Everything flows through a min-heap event queue ordered by (timestamp, type). The engine pops the earliest event, routes it, and pushes any events the
component emits:
MarketEvent → strategy.OnBar() → OrderEvent → broker.Execute() → FillEvent → portfolio.OnFill()
The anti-look-ahead rule: a strategy decides on bar T using data up to and
including T's close (the close is only knowable once the bar is over). It
therefore cannot trade at T's close. Orders decided on bar T are held as
pending and filled at the open of bar T+1 — the earliest price a real
trader could act on. This is enforced in the engine loop, and proven by
TestNoLookAhead in internal/engine/engine_test.go, which asserts a buy
decided on one bar fills at the next bar's open, not the decision bar's close.
| Decision | Choice | Why / tradeoff |
|---|---|---|
| Look-ahead bias | Time-ordered queue + next-bar-open fills | Two layers: the strictly time-ordered queue means a strategy at T can never be handed data after T; and orders decided on bar T fill at bar T+1's open, never at the close they were decided on. Enforced mechanically and covered by a unit test, not by discipline. |
| Engine model | Event-driven (not vectorized) | Slower than a vectorized pass, but correct, honest about ordering, and the same shape as a future live-trading path. The right call for a platform, not a one-off script. |
| Concurrency | Fixed-size worker pool | Not goroutine-per-request: under a burst, extra jobs queue on a channel instead of all fighting for CPU/memory, so the box degrades gracefully instead of falling over. Each run has fully isolated state. |
| Strategy = interface | Strategy with OnBar |
Adding a new trading system is writing one file in internal/strategy; the engine never changes. Seven strategies are registered this way. |
| Data = interface | DataHandler with Next() |
The engine doesn't know data comes from Bybit. Swapping in a live websocket feed or CSV later changes nothing upstream. |
| Realism | Broker models fee + adverse slippage | A backtest with zero fees and perfect fills is a fantasy. Modelling both keeps results grounded in realistic execution costs. |
| Data fetch | Bybit + Redis bar cache | Real integration; reruns on the same window skip Bybit. |
| Job/result store | PostgreSQL (normalized) | Runs, trades, equity curve, price, indicators — durable across restarts. |
| Result cache | Redis | Identical backtest requests return the cached run instantly. |
| Async API | POST enqueues → GET polls | This is what actually exercises the worker pool, and it's the model that scales to long-running backtests. |
/cmd/api → main, server + worker pool wiring
/internal/engine → event types, time-ordered queue, the run loop + interfaces
/internal/data → Bybit fetch + Redis bar cache (DataHandler)

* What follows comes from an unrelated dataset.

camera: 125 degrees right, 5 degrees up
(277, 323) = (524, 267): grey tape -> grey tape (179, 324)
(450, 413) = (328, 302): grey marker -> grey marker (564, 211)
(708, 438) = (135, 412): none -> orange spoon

/internal/cache → Redis client (bars + result cache)
/internal/store → PostgreSQL job store + migrations
/internal/indicators/ → shared indicator math (SMA, EMA, RSI, Bollinger, Donchian)
/internal/strategy → seven pluggable strategies (one file each)

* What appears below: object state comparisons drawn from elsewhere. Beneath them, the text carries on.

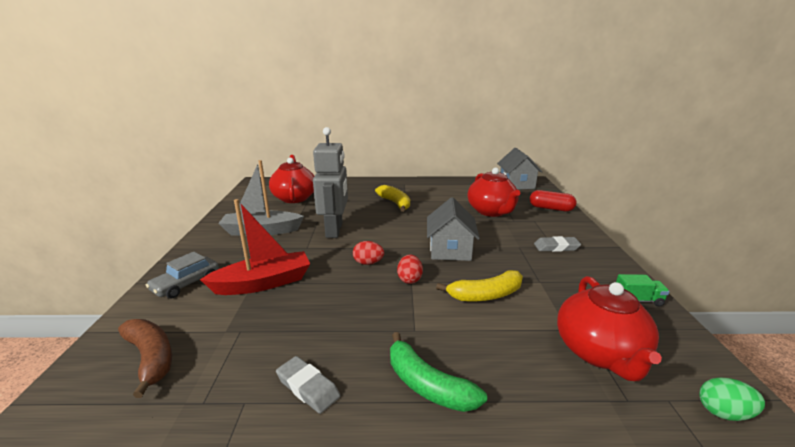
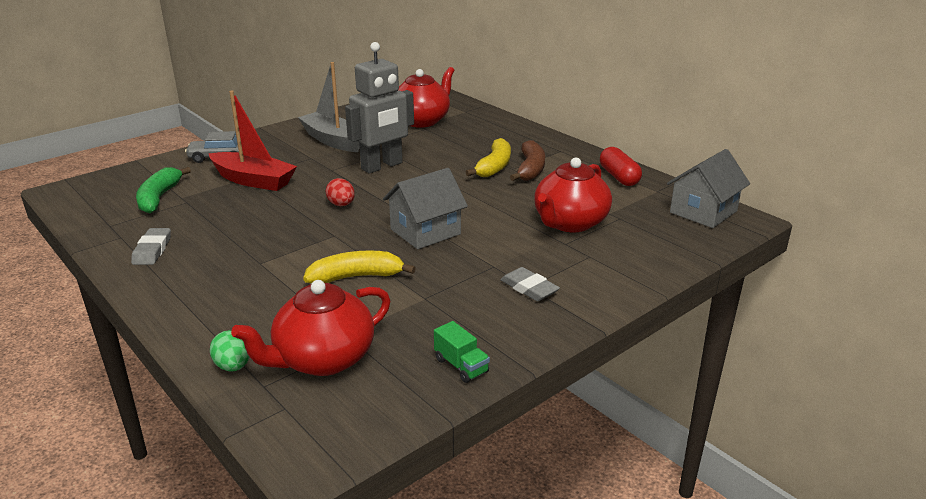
camera: 50 degrees right, 5 degrees up
(151, 358) = (132, 190): brown banana -> brown banana (530, 169)
(409, 279) = (337, 233): red egg -> none
(427, 385) = (196, 291): green banana -> green banana (159, 198)
(485, 295) = (356, 277): yellow banana -> yellow banana turned 135 degrees clockwise
(551, 208) = (654, 257): red capsule -> red capsule (619, 177)
(723, 413) = (293, 441): green egg -> green egg (233, 366)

/internal/broker → execution simulation (fees, slippage)
/internal/portfolio → cash, position, equity curve, trade log
/internal/metrics → Sharpe + Max Drawdown (+ unit tests)
/internal/api → Gin handlers, worker pool, persist layer
/web → single-page UI (chart + metrics)
| Method | Path | Purpose |
|---|---|---|
GET |
/api/options |
Products / timeframes / strategies for the UI |
POST |
/api/backtests |
Enqueue a run → {id, status} (202) |
GET |
/api/backtests/:id |
Poll job status (lightweight) |
GET |
/api/backtests/:id/result |
Full metrics + equity curve when done |
Request body:
{ "symbol": "BTCUSDT", "interval": "5", "strategy": "rsi_reversion", "days": 30 }- More metrics (win rate, profit factor, CAGR) and parameter sweeps.
- Configurable date ranges beyond rolling lookback days.
- External job queue (Redis Streams / NATS) for multi-instance workers.
- Golden-file tests pinning a known strategy/dataset for reproducibility.